Beneath the successful reopening lies a more structural question about whether the country can use this narrow window of macroeconomic stability to defuse a looming debt maturity concentration in 2027 and 2028. The Treasury raised GH¢2.7billion through a seven-year bond priced at 12.5 percent, attracting bids of GH¢3.1billion. The oversubscription points to improving sentiment following two years of fiscal consolidation and debt restructuring.
Yet the significance of the issuance is less about the quantum raised and more about timing. Ghana is attempting to rebuild a long-term domestic yield curve before a cluster of large obligations comes due.
A maturity problem deferred, not resolved
The debt wall is, in part, a by-product of the restructuring itself. The Domestic Debt Exchange Programme (DDEP), launched in December 2022, replaced legacy instruments with new bonds concentrated around specific maturities – notably 2027, 2029, 2032 and 2037. This created a ‘bunching’ effect, with 2027 emerging as a focal pressure point. On the external side, the profile is equally compressed. Ghana faces US$1billion in Eurobond repayments in 2026 and US$2 billion in 2027, following earlier maturities in 2025.
Even after the restructuring agreement reached with international bondholders in principle, the sequencing of obligations leaves limited room for complacency. The risk is not immediate insolvency but refinancing stress.

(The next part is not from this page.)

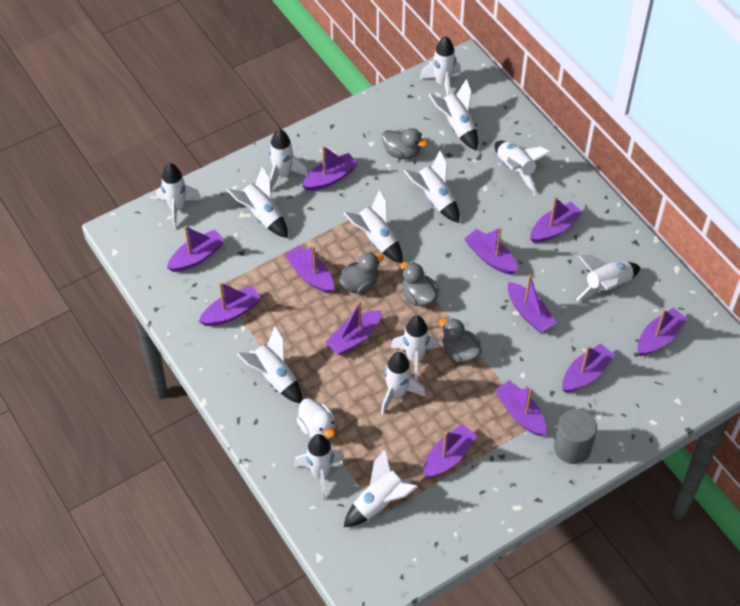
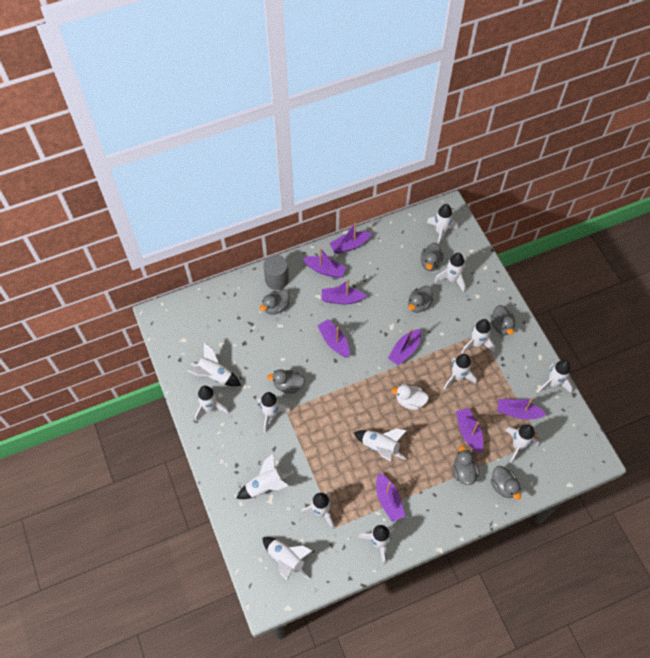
grey duck: 4 -> 7
purple boat: 12 -> 8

The convergence of domestic and external maturities within a narrow window raises the probability that market conditions, rather than policy intent, could dictate financing terms.
Buying time through reprofiling
Government’s medium-term debt management strategy (2025–2028) proffers a multi-pronged approach; namely, extend maturities, rebuild market access and reduce refinancing risk before the peak arrives. The seven-year bond fits directly into that logic as each longer-dated issuance shifts obligations away from the 2027 horizon, effectively redistributing repayment pressure over time. With yields having fallen dramtically from crisis-era highs of nearly 28 percent to around 14 percent, the current environment offers a relatively lower-cost opportunity to execute this strategy.

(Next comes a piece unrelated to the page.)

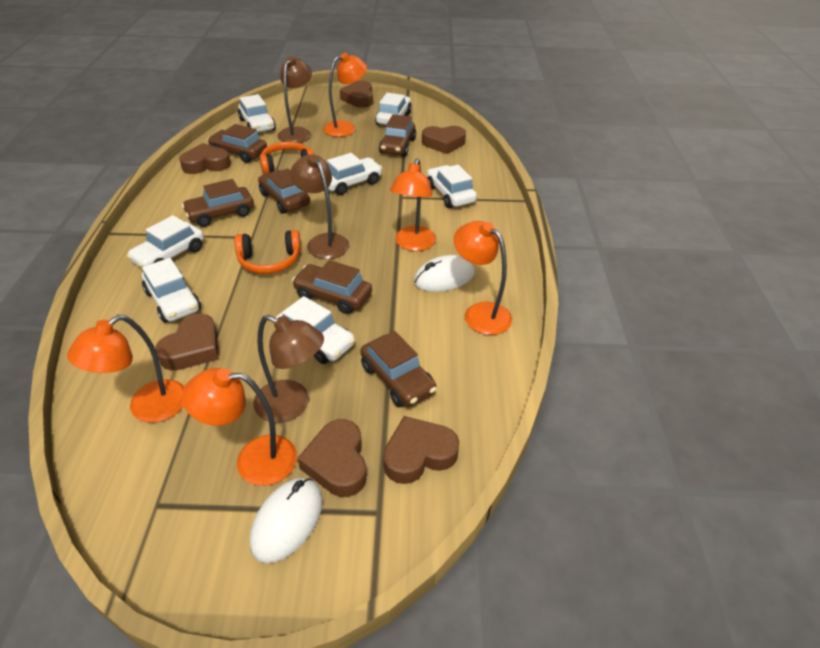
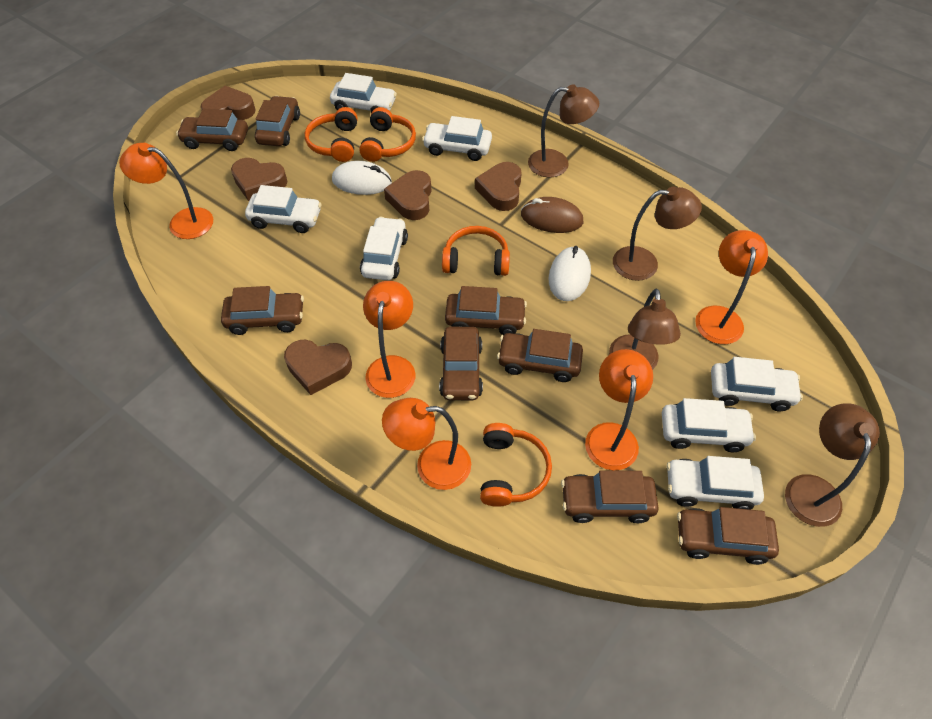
brown car: 6 -> 8
brown heart: 6 -> 5
brown lamp: 3 -> 4
brown mouse: 0 -> 1
orange headphones: 2 -> 4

However, the arithmetic is deceptively simple. Success depends on sustained access to the market at reasonable rates, a condition that is inherently fragile for frontier economies. Complicating this is government’s commitment to a zero central bank financing policy in 2026. With no recourse to Bank of Ghana funding, the domestic market must absorb the full borrowing programme. This raises a critical constraint: demand for government securities must deepen fast enough to match supply, without pushing yields back up to elevated levels as last seen in recent years.